HS: In the paper you say “I have never observed aggressive interactions between bumblebee species in the East River Valley.” Subsequent to the study, did you observe any aggressive interactions?
DI: No. I don’t think there are any reports of that kind of behaviour by bumble bees.
HS: You say “There is no obvious explanation for the different types of competition observed in bumblebees studied by Brian (1957) and Morse (1977) and those I studied”. Subsequent to this study, were you able to gain further insight into why the type of competition between bumblebees is different in different locations?
DI: Not really. In some of the communities they studied (in Europe for Brian, New England for Morse) there seem to be more interacting species, which must be partitioning resources in ways in addition to the differences in proboscis (tongue) length and altitudinal distributions that I concentrated on in Colorado.
HS: Have you ever read this paper after it was published? If yes, in what context?
DI: I’ve gone back to it only a few times, although I still watch those same bee species and wildflowers every summer, even in the same spot where I did that work.
HS: Would you count this paper as a favourite, among all the papers you have written?

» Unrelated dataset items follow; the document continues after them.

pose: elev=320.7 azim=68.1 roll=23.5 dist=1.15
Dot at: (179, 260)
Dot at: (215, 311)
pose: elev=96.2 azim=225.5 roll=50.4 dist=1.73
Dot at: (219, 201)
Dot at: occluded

DI: One of my favourites, as it was my first publication in Ecology, and I think a significant contribution to studies of resource partitioning and bumble bees.

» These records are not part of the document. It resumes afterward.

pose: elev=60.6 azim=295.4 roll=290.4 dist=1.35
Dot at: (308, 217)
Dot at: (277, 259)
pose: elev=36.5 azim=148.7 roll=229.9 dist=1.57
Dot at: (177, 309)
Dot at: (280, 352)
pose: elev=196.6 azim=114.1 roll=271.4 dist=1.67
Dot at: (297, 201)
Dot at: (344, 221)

HS: What would you say to a student who is about to read this paper today? What should he or she take away from this paper written 16 years ago? Would you add any caveats?
DI: Note that it’s possible to do experimental studies with bees and wildflowers, and gain insights that couldn’t otherwise be obtained. And that you can do this work with a minimum of equipment, and even by yourself. Think about the possibility of repeating studies of this vintage, as a way of learning about what effects climate change is having.